■ STATED EXERCISE
Can you reproduce all of the data below line for line, with nothing changed?

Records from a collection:
————————

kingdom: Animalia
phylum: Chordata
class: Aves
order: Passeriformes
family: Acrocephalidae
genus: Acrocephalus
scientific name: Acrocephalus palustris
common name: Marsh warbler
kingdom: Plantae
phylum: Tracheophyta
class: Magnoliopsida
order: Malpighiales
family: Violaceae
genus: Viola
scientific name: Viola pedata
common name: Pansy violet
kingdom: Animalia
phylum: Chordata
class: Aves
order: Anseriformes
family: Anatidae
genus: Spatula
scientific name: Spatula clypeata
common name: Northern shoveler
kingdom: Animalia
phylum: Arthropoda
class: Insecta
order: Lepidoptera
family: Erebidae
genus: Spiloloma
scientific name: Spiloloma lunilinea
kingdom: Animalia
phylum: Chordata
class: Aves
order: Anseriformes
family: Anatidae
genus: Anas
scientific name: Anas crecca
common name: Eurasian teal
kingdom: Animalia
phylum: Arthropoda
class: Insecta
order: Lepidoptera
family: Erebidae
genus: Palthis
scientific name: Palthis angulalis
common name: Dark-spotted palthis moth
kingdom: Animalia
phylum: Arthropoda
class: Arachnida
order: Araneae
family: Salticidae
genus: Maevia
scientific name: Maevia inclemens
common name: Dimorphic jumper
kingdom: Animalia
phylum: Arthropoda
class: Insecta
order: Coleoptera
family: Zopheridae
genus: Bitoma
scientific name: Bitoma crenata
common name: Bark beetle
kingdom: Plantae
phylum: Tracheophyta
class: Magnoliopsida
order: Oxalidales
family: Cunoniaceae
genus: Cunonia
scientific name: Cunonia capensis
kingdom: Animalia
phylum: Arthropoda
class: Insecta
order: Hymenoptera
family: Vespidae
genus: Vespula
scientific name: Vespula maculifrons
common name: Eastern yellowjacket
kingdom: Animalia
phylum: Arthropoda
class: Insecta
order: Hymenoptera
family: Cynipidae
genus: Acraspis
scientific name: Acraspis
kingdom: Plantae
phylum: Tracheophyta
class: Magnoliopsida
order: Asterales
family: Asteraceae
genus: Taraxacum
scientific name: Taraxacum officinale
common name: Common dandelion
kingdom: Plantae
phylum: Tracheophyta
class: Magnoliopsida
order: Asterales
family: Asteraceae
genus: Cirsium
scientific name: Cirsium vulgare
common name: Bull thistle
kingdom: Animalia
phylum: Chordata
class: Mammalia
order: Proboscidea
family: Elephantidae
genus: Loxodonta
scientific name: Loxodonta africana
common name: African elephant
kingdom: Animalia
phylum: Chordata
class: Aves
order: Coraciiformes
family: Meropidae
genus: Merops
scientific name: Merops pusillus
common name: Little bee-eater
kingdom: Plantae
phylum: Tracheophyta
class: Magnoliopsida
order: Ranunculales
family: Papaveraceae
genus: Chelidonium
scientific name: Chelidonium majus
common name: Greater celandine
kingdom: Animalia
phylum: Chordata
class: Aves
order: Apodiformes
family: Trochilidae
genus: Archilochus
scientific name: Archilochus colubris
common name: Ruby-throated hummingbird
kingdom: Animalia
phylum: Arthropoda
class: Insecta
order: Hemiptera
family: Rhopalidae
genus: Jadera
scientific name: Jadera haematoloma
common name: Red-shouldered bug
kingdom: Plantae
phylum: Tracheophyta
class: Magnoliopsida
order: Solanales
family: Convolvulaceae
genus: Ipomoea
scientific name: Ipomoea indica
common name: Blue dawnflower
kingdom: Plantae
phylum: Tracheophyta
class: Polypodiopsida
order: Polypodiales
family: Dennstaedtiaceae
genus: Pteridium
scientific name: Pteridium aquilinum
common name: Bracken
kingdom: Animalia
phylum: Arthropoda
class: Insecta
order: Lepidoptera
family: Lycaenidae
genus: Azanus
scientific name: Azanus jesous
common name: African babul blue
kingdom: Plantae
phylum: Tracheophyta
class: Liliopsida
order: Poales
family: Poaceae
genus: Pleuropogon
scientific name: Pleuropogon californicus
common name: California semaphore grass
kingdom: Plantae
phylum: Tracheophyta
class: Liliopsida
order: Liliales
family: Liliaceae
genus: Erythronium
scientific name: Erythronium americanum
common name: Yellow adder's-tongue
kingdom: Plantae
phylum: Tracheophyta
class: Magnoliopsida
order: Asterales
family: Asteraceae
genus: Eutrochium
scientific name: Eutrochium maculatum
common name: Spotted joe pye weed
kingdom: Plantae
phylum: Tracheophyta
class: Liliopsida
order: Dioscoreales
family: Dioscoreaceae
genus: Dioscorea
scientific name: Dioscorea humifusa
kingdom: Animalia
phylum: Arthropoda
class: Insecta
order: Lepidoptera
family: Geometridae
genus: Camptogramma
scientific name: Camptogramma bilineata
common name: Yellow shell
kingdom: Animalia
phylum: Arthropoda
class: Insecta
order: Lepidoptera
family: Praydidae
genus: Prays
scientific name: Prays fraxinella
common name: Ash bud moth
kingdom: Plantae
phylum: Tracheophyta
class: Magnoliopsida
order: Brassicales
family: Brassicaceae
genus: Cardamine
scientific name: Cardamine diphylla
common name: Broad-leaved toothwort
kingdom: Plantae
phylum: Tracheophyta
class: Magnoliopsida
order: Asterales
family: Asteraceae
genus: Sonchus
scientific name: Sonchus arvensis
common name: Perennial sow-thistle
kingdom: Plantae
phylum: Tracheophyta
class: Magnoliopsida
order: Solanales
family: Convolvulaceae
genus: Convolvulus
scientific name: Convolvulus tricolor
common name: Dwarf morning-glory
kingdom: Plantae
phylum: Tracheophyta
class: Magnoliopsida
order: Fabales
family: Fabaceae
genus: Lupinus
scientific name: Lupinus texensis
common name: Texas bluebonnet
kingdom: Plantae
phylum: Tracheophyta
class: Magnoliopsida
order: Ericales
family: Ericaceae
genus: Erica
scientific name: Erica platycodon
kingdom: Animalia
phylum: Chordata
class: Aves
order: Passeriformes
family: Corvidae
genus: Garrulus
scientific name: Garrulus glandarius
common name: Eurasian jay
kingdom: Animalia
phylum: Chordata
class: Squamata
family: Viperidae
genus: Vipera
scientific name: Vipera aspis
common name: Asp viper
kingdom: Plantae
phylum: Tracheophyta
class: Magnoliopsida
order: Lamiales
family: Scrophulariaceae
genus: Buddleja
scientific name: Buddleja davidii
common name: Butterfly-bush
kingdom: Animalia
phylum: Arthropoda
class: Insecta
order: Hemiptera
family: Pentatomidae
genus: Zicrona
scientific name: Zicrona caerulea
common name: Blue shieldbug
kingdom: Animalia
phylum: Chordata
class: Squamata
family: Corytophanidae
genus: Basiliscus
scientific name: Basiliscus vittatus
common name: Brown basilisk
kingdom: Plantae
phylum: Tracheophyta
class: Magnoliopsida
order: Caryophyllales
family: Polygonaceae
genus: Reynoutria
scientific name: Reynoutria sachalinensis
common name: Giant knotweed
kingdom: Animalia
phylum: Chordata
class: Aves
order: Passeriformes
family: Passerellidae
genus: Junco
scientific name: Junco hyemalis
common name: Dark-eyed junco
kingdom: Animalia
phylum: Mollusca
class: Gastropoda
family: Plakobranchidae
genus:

————————

■ CORRECT OUTPUT
kingdom: Animalia
phylum: Chordata
class: Aves
order: Passeriformes
family: Acrocephalidae
genus: Acrocephalus
scientific name: Acrocephalus palustris
common name: Marsh warbler
kingdom: Plantae
phylum: Tracheophyta
class: Magnoliopsida
order: Malpighiales
family: Violaceae
genus: Viola
scientific name: Viola pedata
common name: Pansy violet
kingdom: Animalia
phylum: Chordata
class: Aves
order: Anseriformes
family: Anatidae
genus: Spatula
scientific name: Spatula clypeata
common name: Northern shoveler
kingdom: Animalia
phylum: Arthropoda
class: Insecta
order: Lepidoptera
family: Erebidae
genus: Spiloloma
scientific name: Spiloloma lunilinea
kingdom: Animalia
phylum: Chordata
class: Aves
order: Anseriformes
family: Anatidae
genus: Anas
scientific name: Anas crecca
common name: Eurasian teal
kingdom: Animalia
phylum: Arthropoda
class: Insecta
order: Lepidoptera
family: Erebidae
genus: Palthis
scientific name: Palthis angulalis
common name: Dark-spotted palthis moth
kingdom: Animalia
phylum: Arthropoda
class: Arachnida
order: Araneae
family: Salticidae
genus: Maevia
scientific name: Maevia inclemens
common name: Dimorphic jumper
kingdom: Animalia
phylum: Arthropoda
class: Insecta
order: Coleoptera
family: Zopheridae
genus: Bitoma
scientific name: Bitoma crenata
common name: Bark beetle
kingdom: Plantae
phylum: Tracheophyta
class: Magnoliopsida
order: Oxalidales
family: Cunoniaceae
genus: Cunonia
scientific name: Cunonia capensis
kingdom: Animalia
phylum: Arthropoda
class: Insecta
order: Hymenoptera
family: Vespidae
genus: Vespula
scientific name: Vespula maculifrons
common name: Eastern yellowjacket
kingdom: Animalia
phylum: Arthropoda
class: Insecta
order: Hymenoptera
family: Cynipidae
genus: Acraspis
scientific name: Acraspis
kingdom: Plantae
phylum: Tracheophyta
class: Magnoliopsida
order: Asterales
family: Asteraceae
genus: Taraxacum
scientific name: Taraxacum officinale
common name: Common dandelion
kingdom: Plantae
phylum: Tracheophyta
class: Magnoliopsida
order: Asterales
family: Asteraceae
genus: Cirsium
scientific name: Cirsium vulgare
common name: Bull thistle
kingdom: Animalia
phylum: Chordata
class: Mammalia
order: Proboscidea
family: Elephantidae
genus: Loxodonta
scientific name: Loxodonta africana
common name: African elephant
kingdom: Animalia
phylum: Chordata
class: Aves
order: Coraciiformes
family: Meropidae
genus: Merops
scientific name: Merops pusillus
common name: Little bee-eater
kingdom: Plantae
phylum: Tracheophyta
class: Magnoliopsida
order: Ranunculales
family: Papaveraceae
genus: Chelidonium
scientific name: Chelidonium majus
common name: Greater celandine
kingdom: Animalia
phylum: Chordata
class: Aves
order: Apodiformes
family: Trochilidae
genus: Archilochus
scientific name: Archilochus colubris
common name: Ruby-throated hummingbird
kingdom: Animalia
phylum: Arthropoda
class: Insecta
order: Hemiptera
family: Rhopalidae
genus: Jadera
scientific name: Jadera haematoloma
common name: Red-shouldered bug
kingdom: Plantae
phylum: Tracheophyta
class: Magnoliopsida
order: Solanales
family: Convolvulaceae
genus: Ipomoea
scientific name: Ipomoea indica
common name: Blue dawnflower
kingdom: Plantae
phylum: Tracheophyta
class: Polypodiopsida
order: Polypodiales
family: Dennstaedtiaceae
genus: Pteridium
scientific name: Pteridium aquilinum
common name: Bracken
kingdom: Animalia
phylum: Arthropoda
class: Insecta
order: Lepidoptera
family: Lycaenidae
genus: Azanus
scientific name: Azanus jesous
common name: African babul blue
kingdom: Plantae
phylum: Tracheophyta
class: Liliopsida
order: Poales
family: Poaceae
genus: Pleuropogon
scientific name: Pleuropogon californicus
common name: California semaphore grass
kingdom: Plantae
phylum: Tracheophyta
class: Liliopsida
order: Liliales
family: Liliaceae
genus: Erythronium
scientific name: Erythronium americanum
common name: Yellow adder's-tongue
kingdom: Plantae
phylum: Tracheophyta
class: Magnoliopsida
order: Asterales
family: Asteraceae
genus: Eutrochium
scientific name: Eutrochium maculatum
common name: Spotted joe pye weed
kingdom: Plantae
phylum: Tracheophyta
class: Liliopsida
order: Dioscoreales
family: Dioscoreaceae
genus: Dioscorea
scientific name: Dioscorea humifusa
kingdom: Animalia
phylum: Arthropoda
class: Insecta
order: Lepidoptera
family: Geometridae
genus: Camptogramma
scientific name: Camptogramma bilineata
common name: Yellow shell
kingdom: Animalia
phylum: Arthropoda
class: Insecta
order: Lepidoptera
family: Praydidae
genus: Prays
scientific name: Prays fraxinella
common name: Ash bud moth
kingdom: Plantae
phylum: Tracheophyta
class: Magnoliopsida
order: Brassicales
family: Brassicaceae
genus: Cardamine
scientific name: Cardamine diphylla
common name: Broad-leaved toothwort
kingdom: Plantae
phylum: Tracheophyta
class: Magnoliopsida
order: Asterales
family: Asteraceae
genus: Sonchus
scientific name: Sonchus arvensis
common name: Perennial sow-thistle
kingdom: Plantae
phylum: Tracheophyta
class: Magnoliopsida
order: Solanales
family: Convolvulaceae
genus: Convolvulus
scientific name: Convolvulus tricolor
common name: Dwarf morning-glory
kingdom: Plantae
phylum: Tracheophyta
class: Magnoliopsida
order: Fabales
family: Fabaceae
genus: Lupinus
scientific name: Lupinus texensis
common name: Texas bluebonnet
kingdom: Plantae
phylum: Tracheophyta
class: Magnoliopsida
order: Ericales
family: Ericaceae
genus: Erica
scientific name: Erica platycodon
kingdom: Animalia
phylum: Chordata
class: Aves
order: Passeriformes
family: Corvidae
genus: Garrulus
scientific name: Garrulus glandarius
common name: Eurasian jay
kingdom: Animalia
phylum: Chordata
class: Squamata
family: Viperidae
genus: Vipera
scientific name: Vipera aspis
common name: Asp viper
kingdom: Plantae
phylum: Tracheophyta
class: Magnoliopsida
order: Lamiales
family: Scrophulariaceae
genus: Buddleja
scientific name: Buddleja davidii
common name: Butterfly-bush
kingdom: Animalia
phylum: Arthropoda
class: Insecta
order: Hemiptera
family: Pentatomidae
genus: Zicrona
scientific name: Zicrona caerulea
common name: Blue shieldbug
kingdom: Animalia
phylum: Chordata
class: Squamata
family: Corytophanidae
genus: Basiliscus
scientific name: Basiliscus vittatus
common name: Brown basilisk
kingdom: Plantae
phylum: Tracheophyta
class: Magnoliopsida
order: Caryophyllales
family: Polygonaceae
genus: Reynoutria
scientific name: Reynoutria sachalinensis
common name: Giant knotweed
kingdom: Animalia
phylum: Chordata
class: Aves
order: Passeriformes
family: Passerellidae
genus: Junco
scientific name: Junco hyemalis
common name: Dark-eyed junco
kingdom: Animalia
phylum: Mollusca
class: Gastropoda
family: Plakobranchidae
genus:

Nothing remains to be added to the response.